WHAT IS REQUIRED ▸ Locate the string "temp" in the listing below. Copy every line where it is found.

■ ■ ■ ■

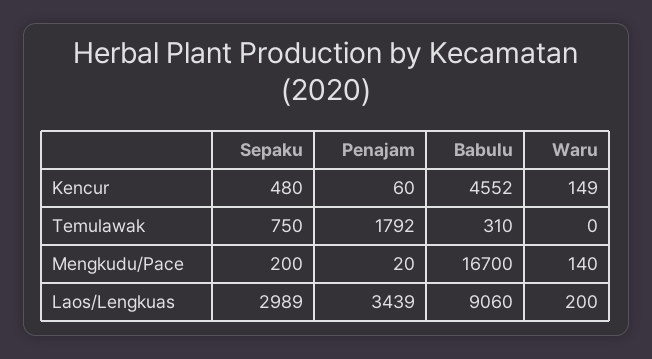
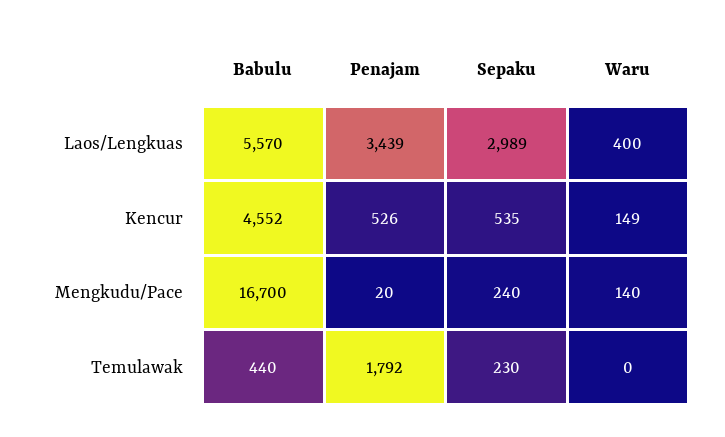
Sepaku, Kencur: 480 -> 535
Penajam, Kencur: 60 -> 526
Sepaku, Temulawak: 750 -> 230
Babulu, Temulawak: 310 -> 440
Sepaku, Mengkudu/Pace: 200 -> 240
Babulu, Laos/Lengkuas: 9060 -> 5570
Waru, Laos/Lengkuas: 200 -> 400

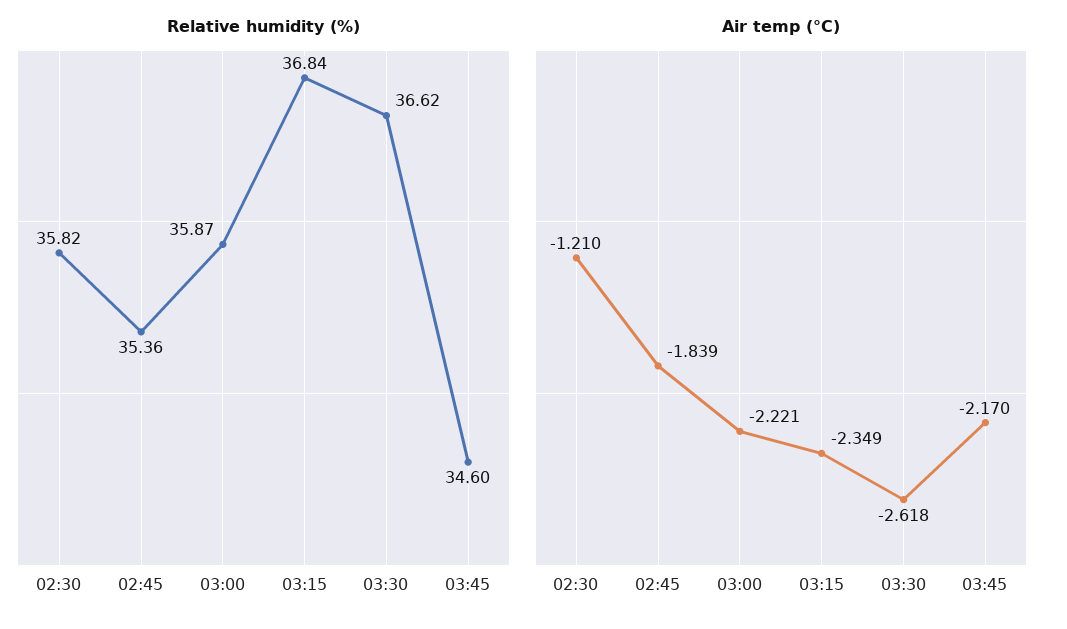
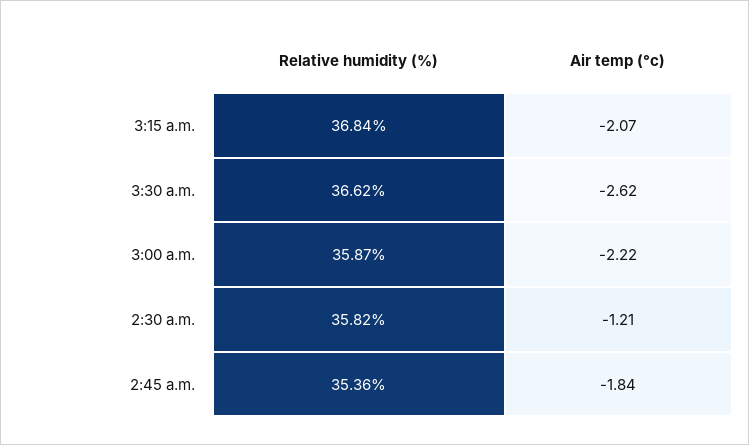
Relative humidity (%), 03:45: 34.6 -> none
Air temp (°C), 03:15: -2.349 -> -2.07
Air temp (°C), 03:45: -2.17 -> none

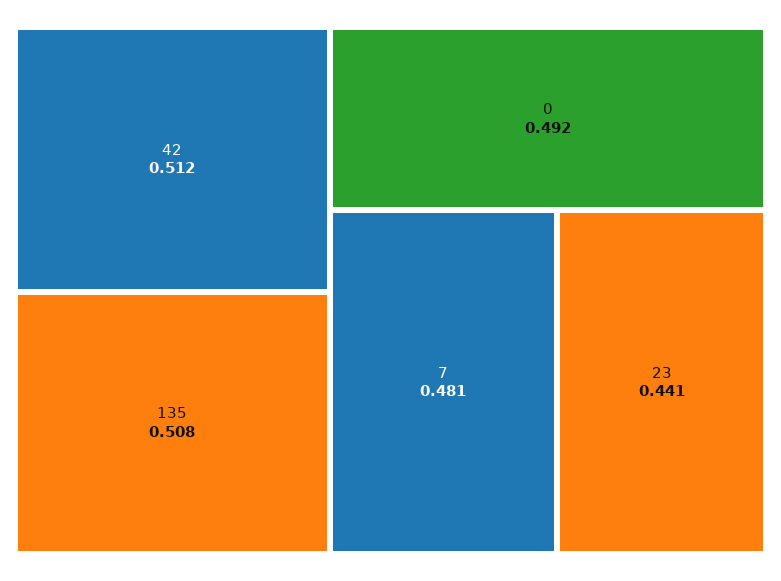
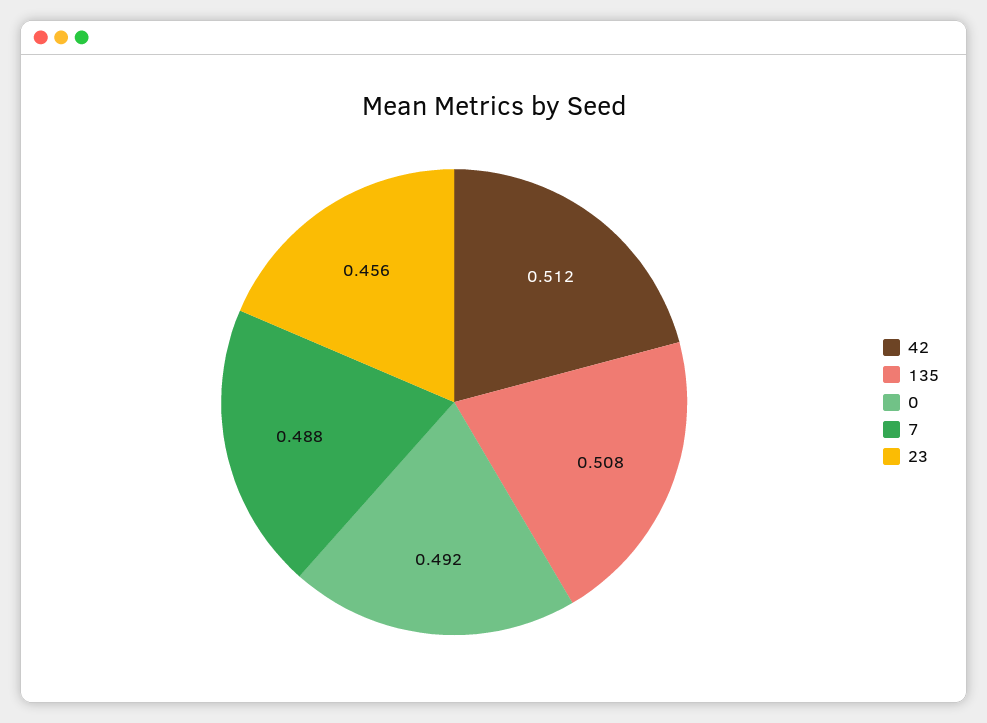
7: 0.481 -> 0.488
23: 0.441 -> 0.456

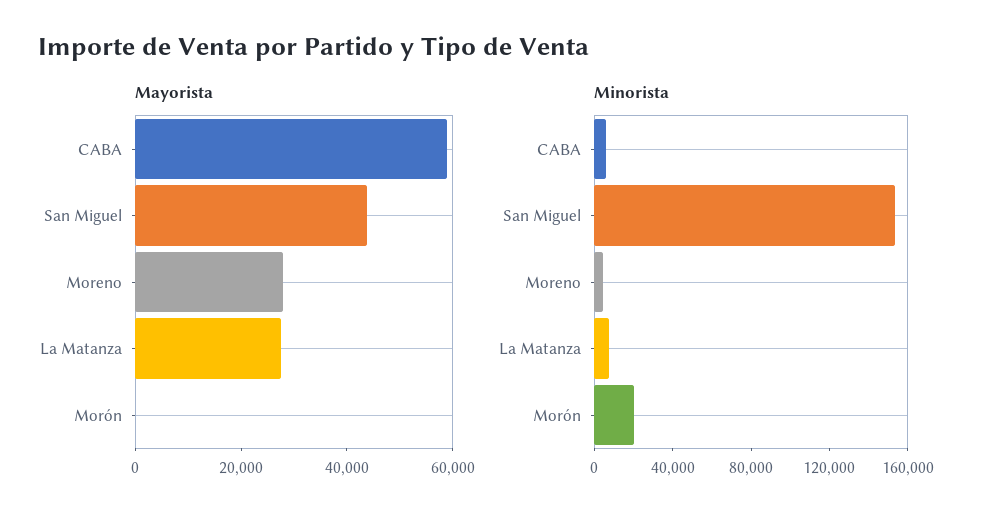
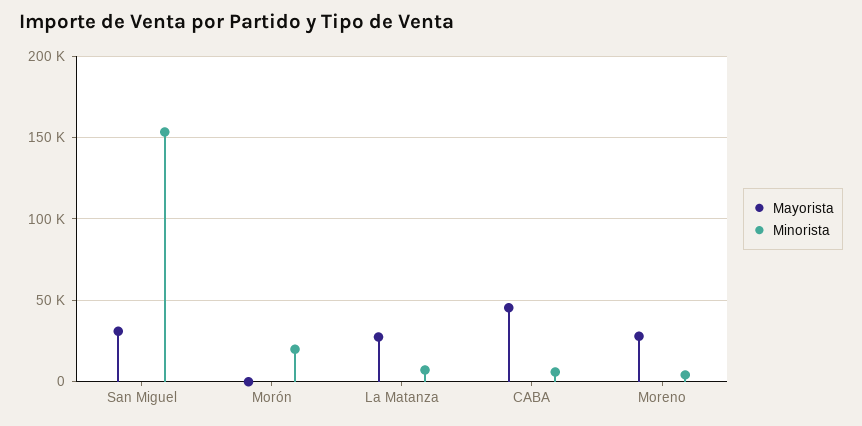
Mayorista, CABA: 60000 -> 45000
Mayorista, San Miguel: 45000 -> 30000

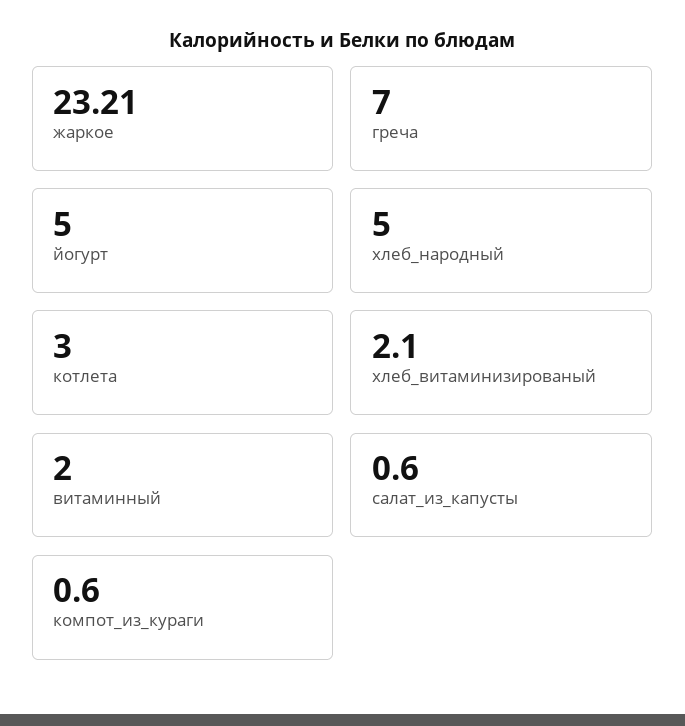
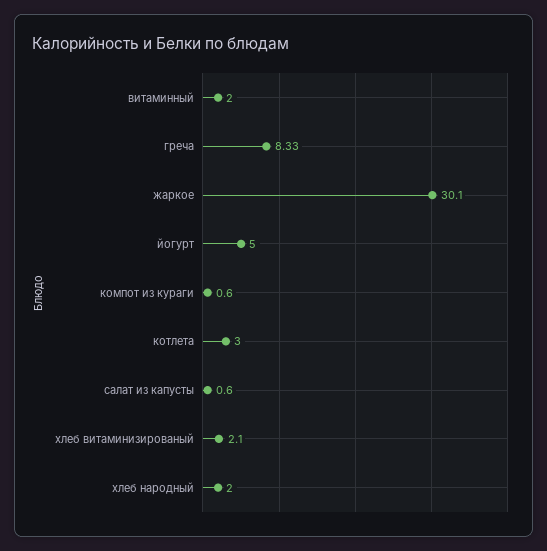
жаркое: 23.21 -> 30.1
греча: 7 -> 8.33
хлеб_народный: 5 -> 2

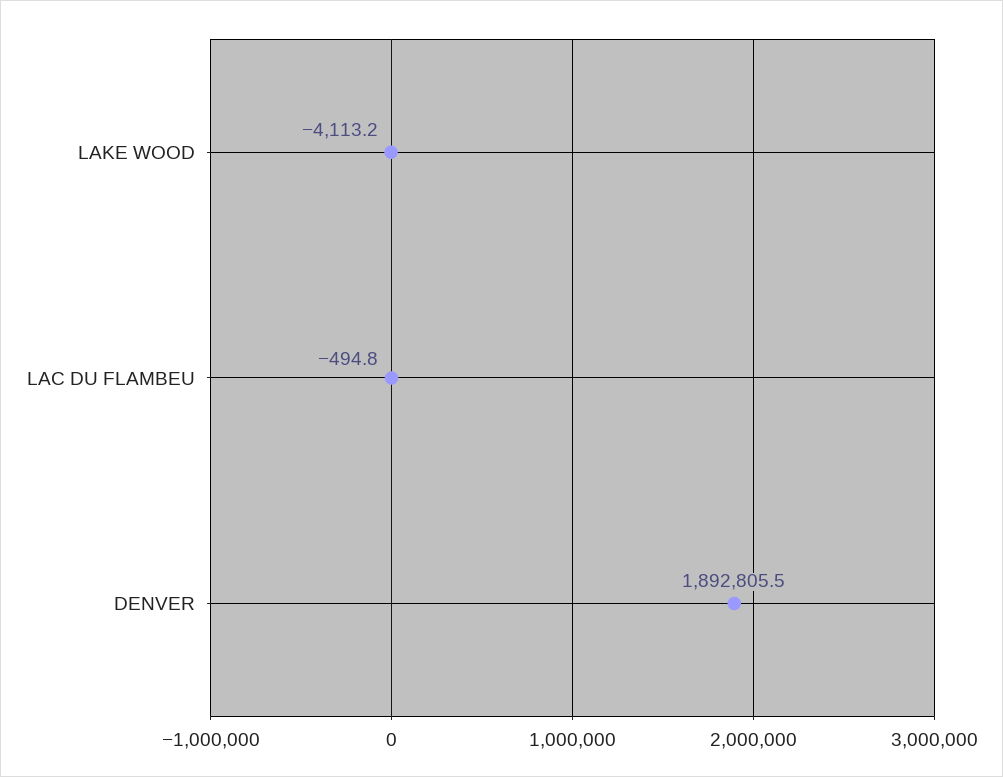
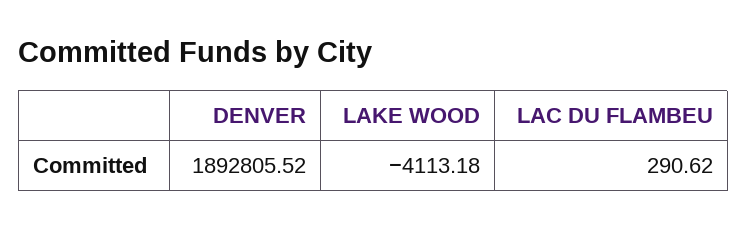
LAC DU FLAMBEU: -494.8 -> 290.62

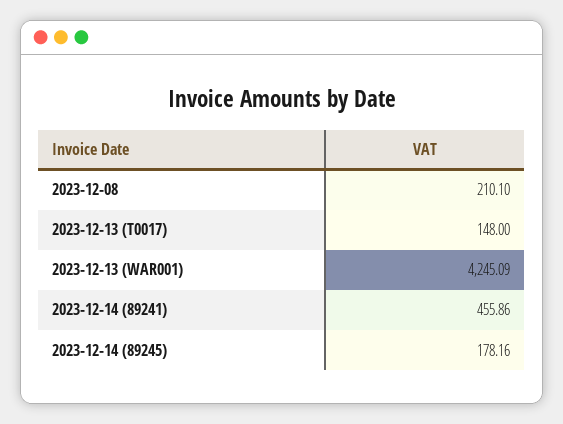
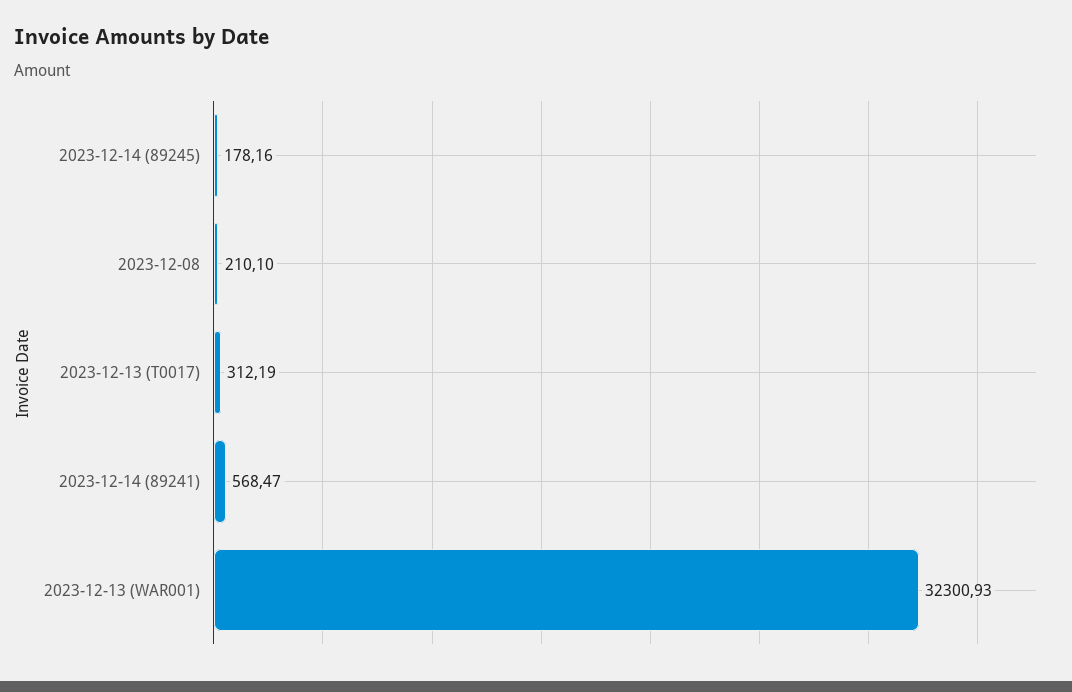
2023-12-13 (T0017): 148 -> 312.19
2023-12-13 (WAR001): 4245.09 -> 32300.93
2023-12-14 (89241): 455.86 -> 568.47

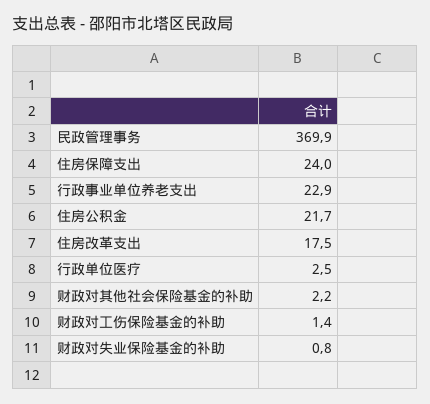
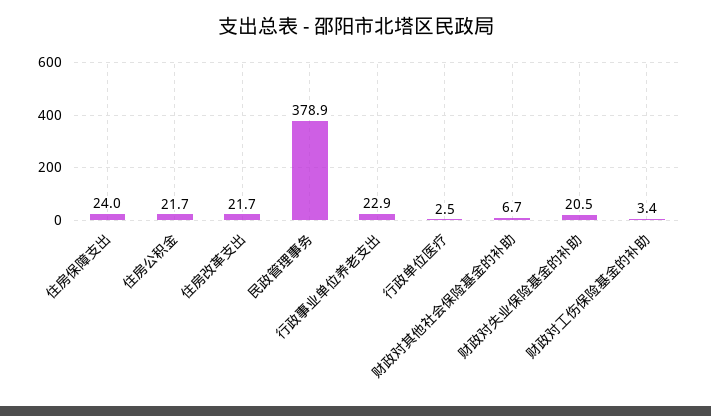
民政管理事务: 369.9 -> 378.9
住房改革支出: 17.5 -> 21.7
财政对其他社会保险基金的补助: 2.2 -> 6.7
财政对工伤保险基金的补助: 1.4 -> 3.4
财政对失业保险基金的补助: 0.8 -> 20.5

■ ■ ■ ■

EXERCISE ANSWER ▸
Air temp (°C), 03:15: -2.349 -> -2.07
Air temp (°C), 03:45: -2.17 -> none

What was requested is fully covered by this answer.